Изделия полиграфии, удостоверяющие что я – это младший лейтенант Журавлев А. И. и прибыл не ради своего интереса, а согласно воле пославшего меня провидения, нареканий не вызвали. После выполнения этих ритуальных жестов и обмена приветствиями мою замерзающую тушку пропустили в границы летного царства. Темноватый коридор от помещения «дежурки» отделяло стеклянное окно с «кормушкой». Внутри за столом обнаружился еще один сидящий воин, охранявший покой авиаторов и их техники.
– Синицын! – рявкнул старшо́й.
– Я! – с табуретки подлетел боец. Если бы секунду назад не видел, как этот герой успел задремать (пока начальство повернулось к нему спиной), то мог подумать, что в сиденье табурета установили пружину.
– Проводишь товарища младшего лейтенанта до канцелярии, – сказал старший сержант, проводящий меня по коридорчику. При этом он дал понять, что «отъезд зафиксирован» и весьма недвусмысленно погрозил виновному кулаком. Выпустив меня с другой стороны проходной, он от двери окликнул «вратаря», продолжавшего топтаться у ворот.
– Тяпушкин! Всё – снимайся с усиления. Сдашь тулуп и оружие и пулей сюда ко мне.
Тяпушкин приложил серьезные старания, для того чтобы высвободить свой «кричальник». В результате героического напряжения буденовка слезла бойцу на «клюв». Рот освободился, но при этом островерхий головной убор закрыл ему нос и глаза.
– Есть сниматься с усиления, – ответил боец и приступил к выполнению поставленной задачи. При манипуляциях с буденовкой съехал ремень винтовки. При попытке вернуть трехлинейку на место и начать движение в сторону «караулки» этот воин умудрился запутаться в полах тулупа и поскользнуться. С неотвратимостью снежного обвала боец рухнул на утоптанную дорожку. Карамультук, пролетев в опасной близости с моим фасадом, грохнулась на дорогу. Чтобы это тело вернуть в вертикальное положение, теперь потребуется мощь всего наряда, – вон он на спине барахтается, как жук-бронзовка, перевернуться никак не может… А я не Жаботинский, чтобы такие тяжести поднимать. Поэтому ограничился только тем, что обратился к старшему сержанту:
– Будьте добры поторопить Синицына. – Затем добавил: – И вызывайте подъемный кран. – Потом, вспомнив о необходимости вежливости, присовокупил: – Пожалуйста.
Старший сержант, как паровоз в кино, с шипением выпустил пар, добавив тройку непечатных слов. Облако повисло в морозном воздухе. От «ласковых» выражений продолжал дрожать легкий звон.
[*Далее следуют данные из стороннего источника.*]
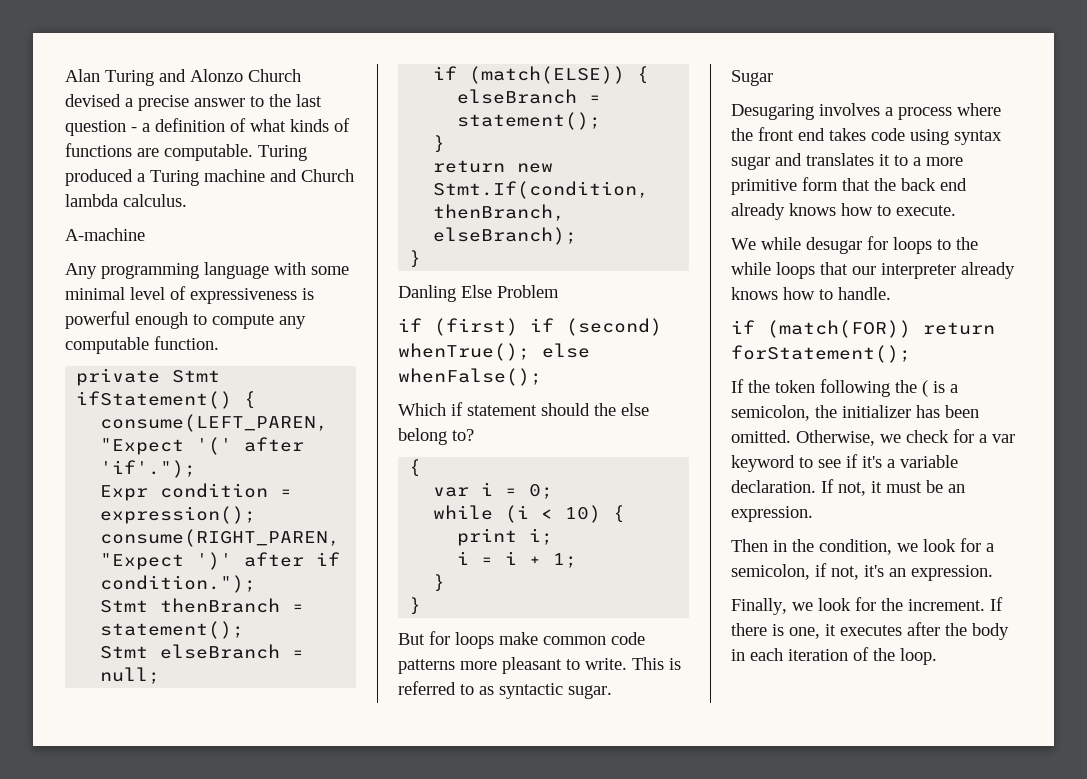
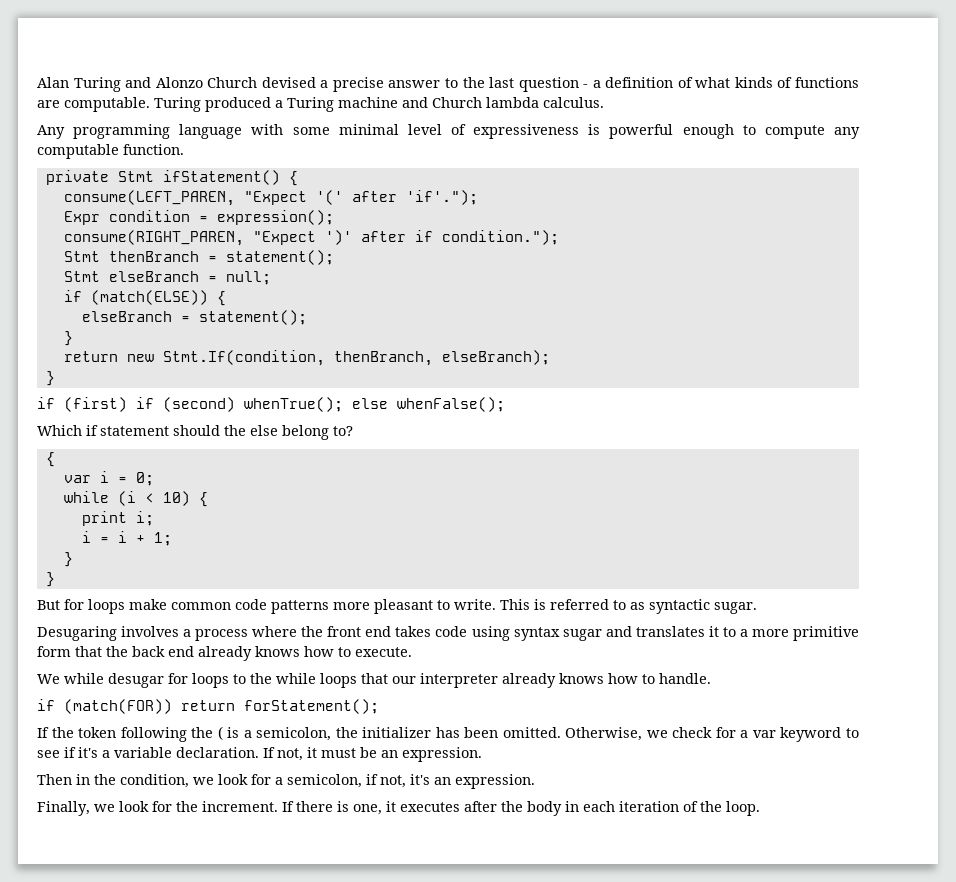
[65,228,145,241] // A-machine -> (604, 102) none
[398,285,559,302] // Danling Else Problem -> (55, 378) none
[731,70,773,86] // Sugar -> (757, 608) none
Еще десять секунд мы постояли, посмотрели на мизансцену и друг на друга, после чего обоих «пробило на ха-ха».
– Синицын! – крикнул переборовший смех помдеж в темноту КПП. – Давай живее!
Аккуратно обойдя ворочавшегося на дороге Тяпушкина, мы проследовали по направлению к нескольким двухэтажным домикам. Возле одного из них, получив заверение, что канцелярия находится именно здесь, на втором этаже, я отпустил сопровождающего и пошел оформляться. В «военные авиаторы», так сказать. Не имея при этом ни одной минуты налета.
Вы слышали, как заунывно поет Бутусов: «Я пытался уйти от любви…»? Через неделю в «учебке» мне приперлось в душу желание также начать ныть: «Я хотел научиться летать…» Запасной игрок и запасная авиаэскадрилья учебной бригады. Какие близкие названия и какие далекие смыслы. Перечислю наши учебные пособия: кусок бронекапсулы «Ила» с кабиной (или как меня все бросятся поправлять – «кокпитом»), доска школьная черная, с набором огрызков белых мелков и вечно сухой тряпкой (а что поделаешь – Сахара…), двенадцать столов и тридцать шесть стульев. Еще три здоровых шкафа со стеклянными дверцами, предназначенные для хранения макулатуры типа уставов и наставлений по применению. К моему счастью, там нашлось то, что мне было нужно, – описания отдельных частей и агрегатов «горбатого».
Что там говорил Серега Скворцов?
– Дров на сегодня достаточно. Изучайте матчасть.
Вот это про нас. Только, в отличие от Кузнечика, дрова были самыми настоящими. До двух потрепанных бипланчиков (вроде как «У‑2», боюсь ошибиться) нас допускать никому и в голову не пришло. То ли бензина не было, то ли желания у руководства. После довольно «средненького» завтрака (что-то между теми помоями, которыми кормили в «моей» армии и студенческой столовке) на выбор была или строевая, или заготовка дров для казармы, столовой и учебного корпуса. Наряд на дроворубные работы, конечно, выполнялся по графику. Но все считали своим долгом втиснуться вне очереди.